### DATA RECORDS
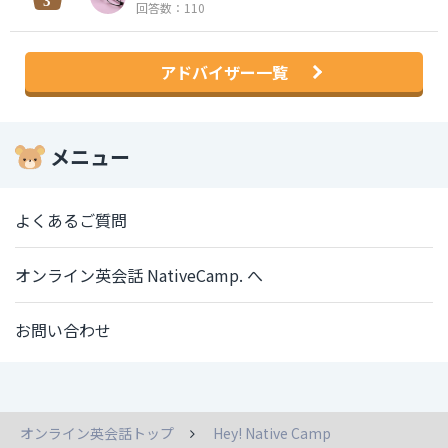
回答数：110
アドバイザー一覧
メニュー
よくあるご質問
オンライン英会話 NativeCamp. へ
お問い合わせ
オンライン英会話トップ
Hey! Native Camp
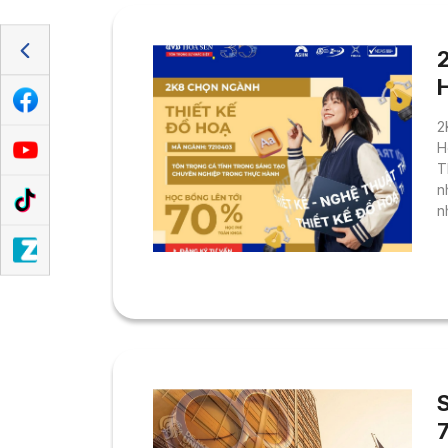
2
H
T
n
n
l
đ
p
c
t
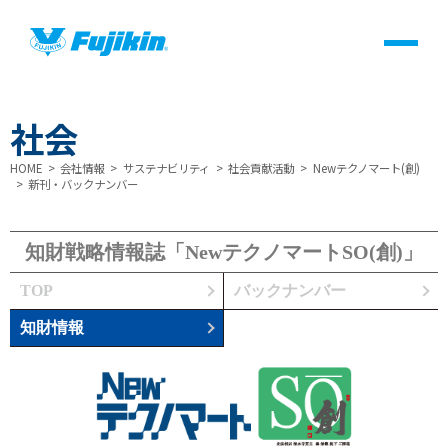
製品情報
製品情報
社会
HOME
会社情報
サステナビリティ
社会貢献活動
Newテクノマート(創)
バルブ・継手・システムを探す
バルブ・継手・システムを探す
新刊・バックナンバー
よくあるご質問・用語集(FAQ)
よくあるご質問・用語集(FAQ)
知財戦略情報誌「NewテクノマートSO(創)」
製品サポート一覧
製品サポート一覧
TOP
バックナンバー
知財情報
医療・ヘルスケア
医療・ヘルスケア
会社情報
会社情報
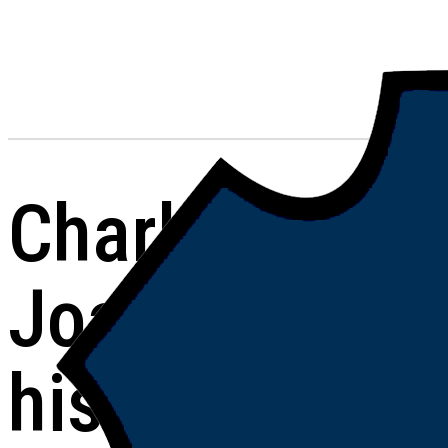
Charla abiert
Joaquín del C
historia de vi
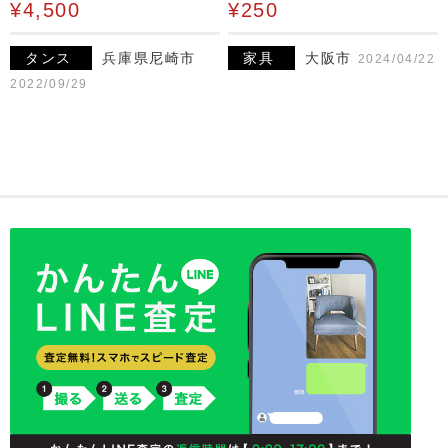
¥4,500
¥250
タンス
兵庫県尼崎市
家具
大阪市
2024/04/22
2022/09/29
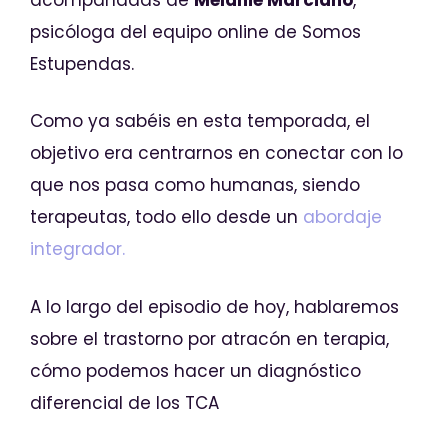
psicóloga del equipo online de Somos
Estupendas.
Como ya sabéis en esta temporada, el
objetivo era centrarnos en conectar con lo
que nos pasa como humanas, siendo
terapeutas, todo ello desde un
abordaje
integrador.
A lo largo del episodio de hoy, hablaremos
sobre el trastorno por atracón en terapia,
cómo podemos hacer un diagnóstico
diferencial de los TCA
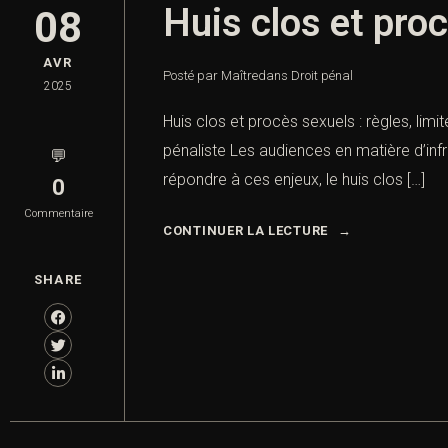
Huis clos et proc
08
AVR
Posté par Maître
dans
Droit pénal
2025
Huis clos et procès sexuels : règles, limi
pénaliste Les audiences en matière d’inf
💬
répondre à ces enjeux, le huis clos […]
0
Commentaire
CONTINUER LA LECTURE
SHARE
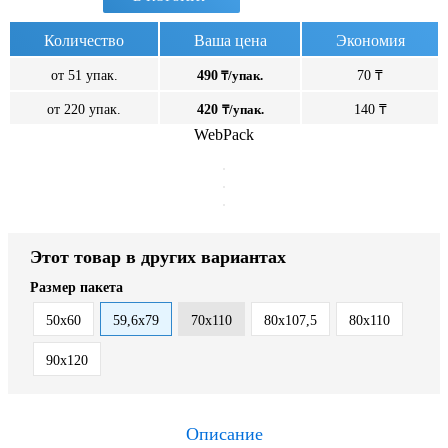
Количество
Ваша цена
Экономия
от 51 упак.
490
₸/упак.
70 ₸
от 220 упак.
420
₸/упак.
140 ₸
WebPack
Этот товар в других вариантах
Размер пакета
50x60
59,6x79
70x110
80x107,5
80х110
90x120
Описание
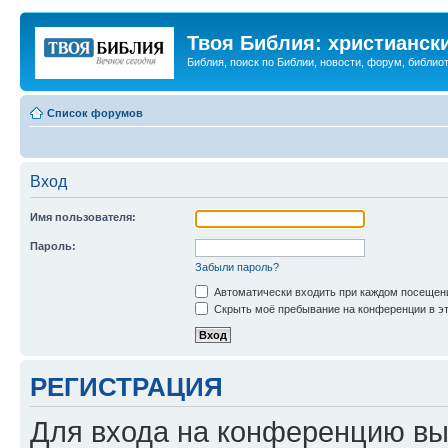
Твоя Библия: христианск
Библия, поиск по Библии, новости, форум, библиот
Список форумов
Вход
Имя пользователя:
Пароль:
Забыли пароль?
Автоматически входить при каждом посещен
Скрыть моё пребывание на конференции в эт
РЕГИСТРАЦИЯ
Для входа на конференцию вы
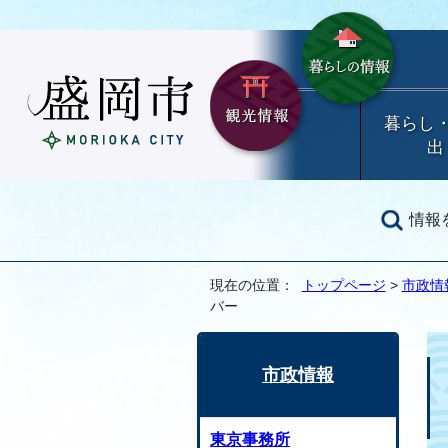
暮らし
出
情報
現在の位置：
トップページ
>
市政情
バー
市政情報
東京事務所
######
### DATA RECORDS
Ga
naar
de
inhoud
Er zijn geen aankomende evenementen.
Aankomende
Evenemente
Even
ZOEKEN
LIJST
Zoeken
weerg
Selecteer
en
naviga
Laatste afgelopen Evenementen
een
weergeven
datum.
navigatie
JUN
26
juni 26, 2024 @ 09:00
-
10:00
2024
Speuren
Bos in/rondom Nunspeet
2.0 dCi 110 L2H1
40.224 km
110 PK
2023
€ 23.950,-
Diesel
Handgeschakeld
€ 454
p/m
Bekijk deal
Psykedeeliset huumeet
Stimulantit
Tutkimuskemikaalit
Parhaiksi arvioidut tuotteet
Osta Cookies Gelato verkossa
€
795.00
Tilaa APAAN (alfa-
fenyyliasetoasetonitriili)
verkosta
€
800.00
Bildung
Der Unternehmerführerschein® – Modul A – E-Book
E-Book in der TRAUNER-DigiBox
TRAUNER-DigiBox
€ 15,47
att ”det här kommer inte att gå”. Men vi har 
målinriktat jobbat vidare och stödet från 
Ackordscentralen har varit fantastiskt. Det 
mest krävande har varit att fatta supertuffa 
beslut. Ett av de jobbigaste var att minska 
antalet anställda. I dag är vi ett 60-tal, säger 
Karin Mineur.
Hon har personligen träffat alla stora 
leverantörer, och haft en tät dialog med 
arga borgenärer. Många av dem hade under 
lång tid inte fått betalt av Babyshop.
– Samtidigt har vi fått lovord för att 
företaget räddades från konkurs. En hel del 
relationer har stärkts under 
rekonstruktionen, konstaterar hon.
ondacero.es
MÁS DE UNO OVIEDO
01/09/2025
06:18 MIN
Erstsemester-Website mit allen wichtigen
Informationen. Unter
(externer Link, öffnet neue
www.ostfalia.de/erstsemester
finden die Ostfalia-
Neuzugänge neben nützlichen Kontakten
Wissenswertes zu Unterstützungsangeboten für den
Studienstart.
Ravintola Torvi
######
### DATA RECORDS
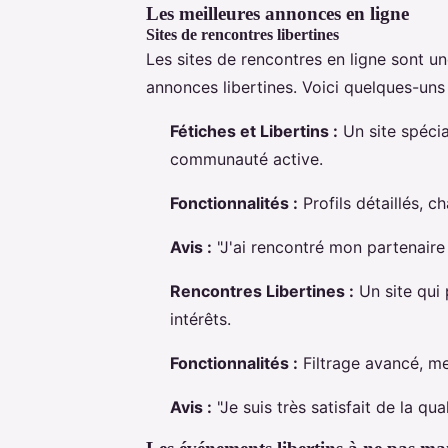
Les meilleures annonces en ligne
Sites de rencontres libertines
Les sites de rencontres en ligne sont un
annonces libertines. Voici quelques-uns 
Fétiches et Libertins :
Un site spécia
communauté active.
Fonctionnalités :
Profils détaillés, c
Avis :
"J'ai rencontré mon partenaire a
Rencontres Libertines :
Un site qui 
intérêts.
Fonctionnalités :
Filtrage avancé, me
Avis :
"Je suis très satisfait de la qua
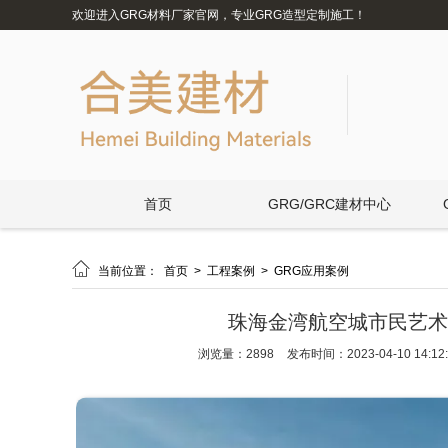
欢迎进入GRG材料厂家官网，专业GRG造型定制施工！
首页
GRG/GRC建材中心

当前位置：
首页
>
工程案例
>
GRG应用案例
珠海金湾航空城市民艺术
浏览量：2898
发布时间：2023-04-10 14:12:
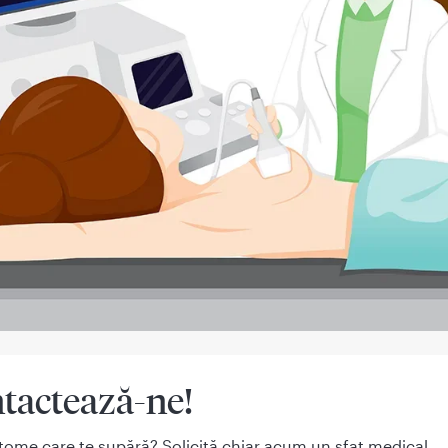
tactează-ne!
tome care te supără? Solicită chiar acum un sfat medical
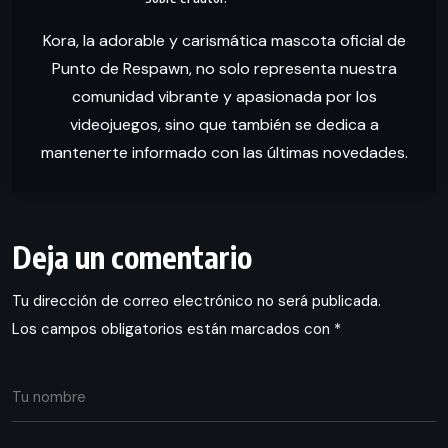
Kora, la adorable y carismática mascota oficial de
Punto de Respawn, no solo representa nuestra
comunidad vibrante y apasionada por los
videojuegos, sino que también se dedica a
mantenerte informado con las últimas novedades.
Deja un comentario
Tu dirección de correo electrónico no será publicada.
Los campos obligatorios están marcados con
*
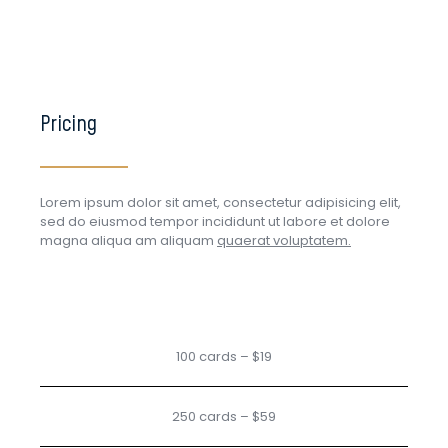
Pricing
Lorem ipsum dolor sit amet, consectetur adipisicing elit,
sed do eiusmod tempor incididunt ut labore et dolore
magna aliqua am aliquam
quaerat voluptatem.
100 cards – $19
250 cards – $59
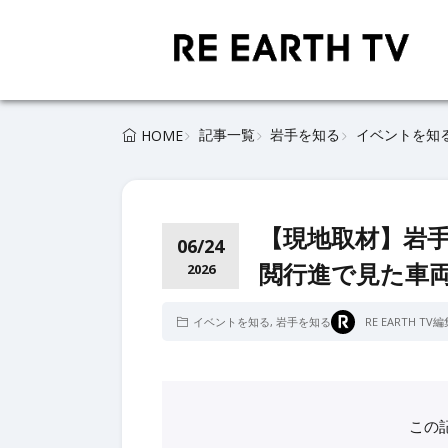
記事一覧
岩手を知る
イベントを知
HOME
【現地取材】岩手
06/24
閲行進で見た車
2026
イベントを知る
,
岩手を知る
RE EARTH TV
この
######
* **PROBLEM DESCRIPTION**
Using the listing above, reproduce word for word every line from the one containing "GRG/GRC建材中心" through the one containing "Lorem ipsum dolor". Pictures must be left out.

* **SOLUTION TO THE EXERCISE**
GRG/GRC建材中心

当前位置：
首页
>
工程案例
>
GRG应用案例
珠海金湾航空城市民艺术
浏览量：2898
发布时间：2023-04-10 14:12:
tactează-ne!
tome care te supără? Solicită chiar acum un sfat medical
Kora, la adorable y carismática mascota oficial de
Punto de Respawn, no solo representa nuestra
comunidad vibrante y apasionada por los
videojuegos, sino que también se dedica a
mantenerte informado con las últimas novedades.
Deja un comentario
Tu dirección de correo electrónico no será publicada.
Los campos obligatorios están marcados con
*
Pricing
Lorem ipsum dolor sit amet, consectetur adipisicing elit,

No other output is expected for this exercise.